• _Source data_
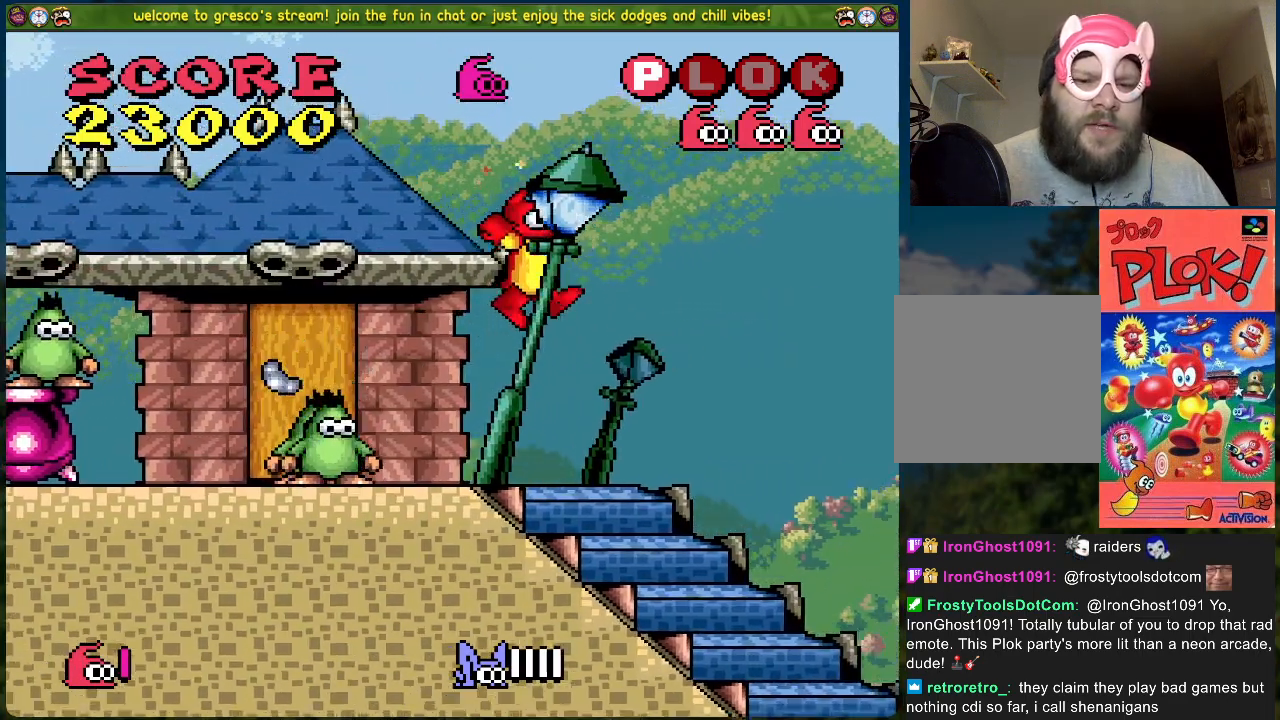
{"buttons": ["DPAD_RIGHT"], "left_stick": "center", "events": []}
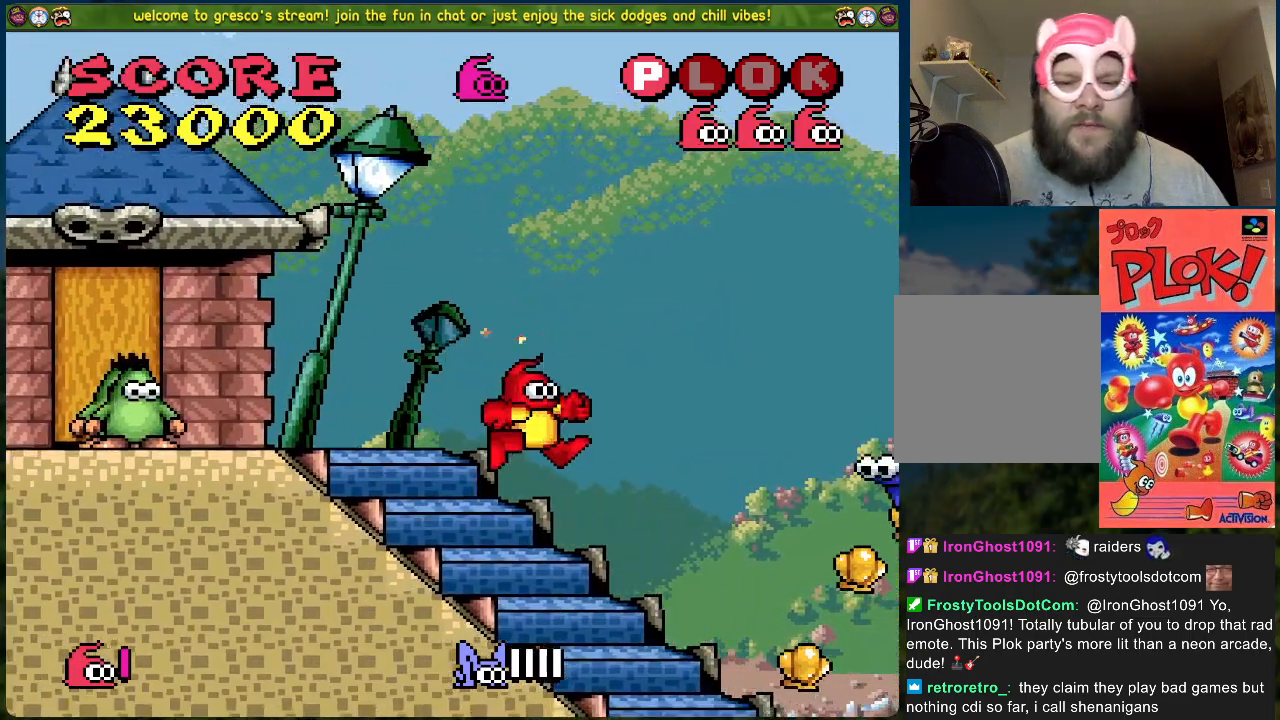
{"buttons": ["A", "DPAD_RIGHT"], "left_stick": "center", "events": [[301, "DPAD_RIGHT", "up"], [317, "A", "down"], [401, "DPAD_RIGHT", "down"]]}
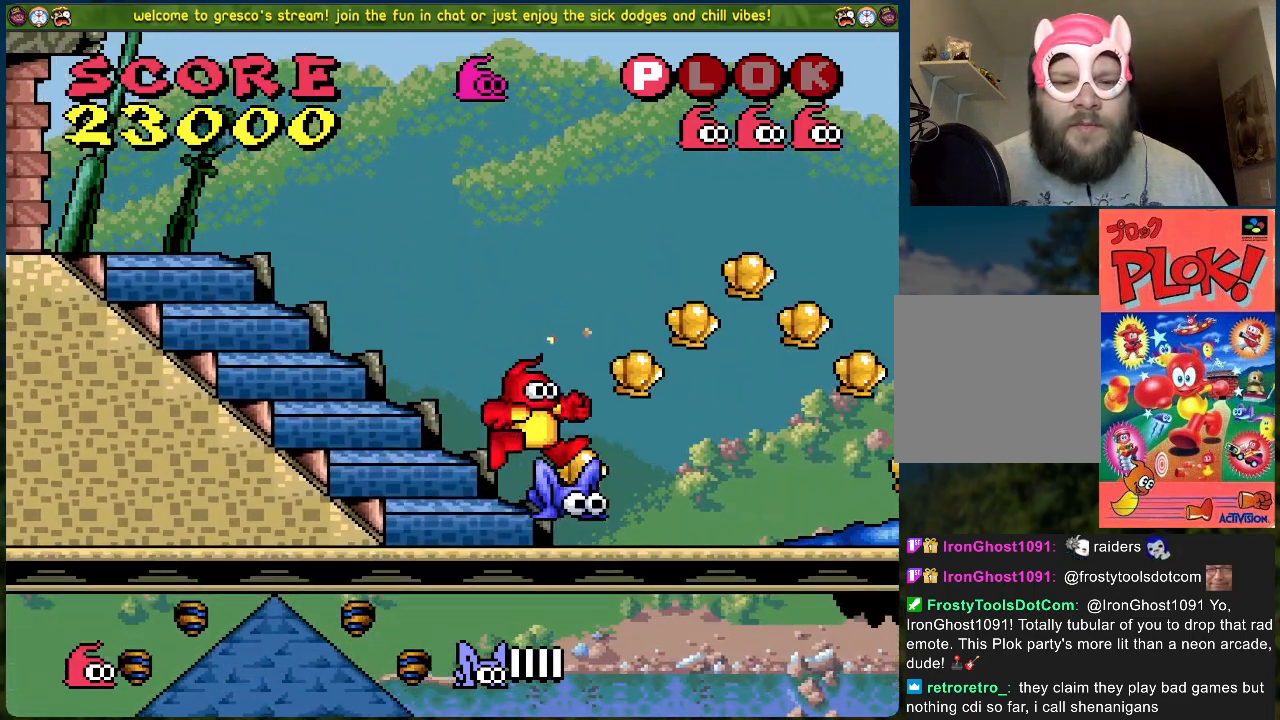
{"buttons": [], "left_stick": "center", "events": [[217, "A", "up"], [301, "DPAD_RIGHT", "up"]]}
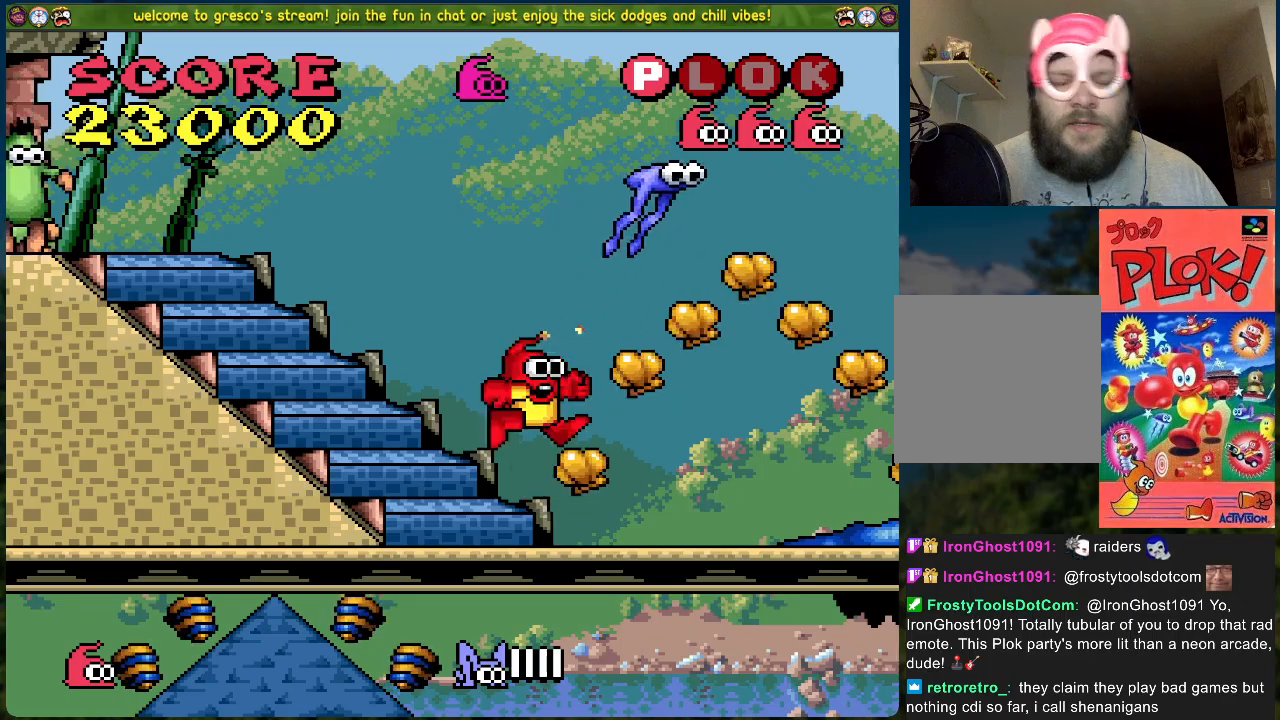
{"buttons": [], "left_stick": "center", "events": []}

• _Description of the task_
Return all the lines above exactly; none of the pictures should appear.

• _Reply to the exercise_
{"buttons": ["DPAD_RIGHT"], "left_stick": "center", "events": []}
{"buttons": ["A", "DPAD_RIGHT"], "left_stick": "center", "events": [[301, "DPAD_RIGHT", "up"], [317, "A", "down"], [401, "DPAD_RIGHT", "down"]]}
{"buttons": [], "left_stick": "center", "events": [[217, "A", "up"], [301, "DPAD_RIGHT", "up"]]}
{"buttons": [], "left_stick": "center", "events": []}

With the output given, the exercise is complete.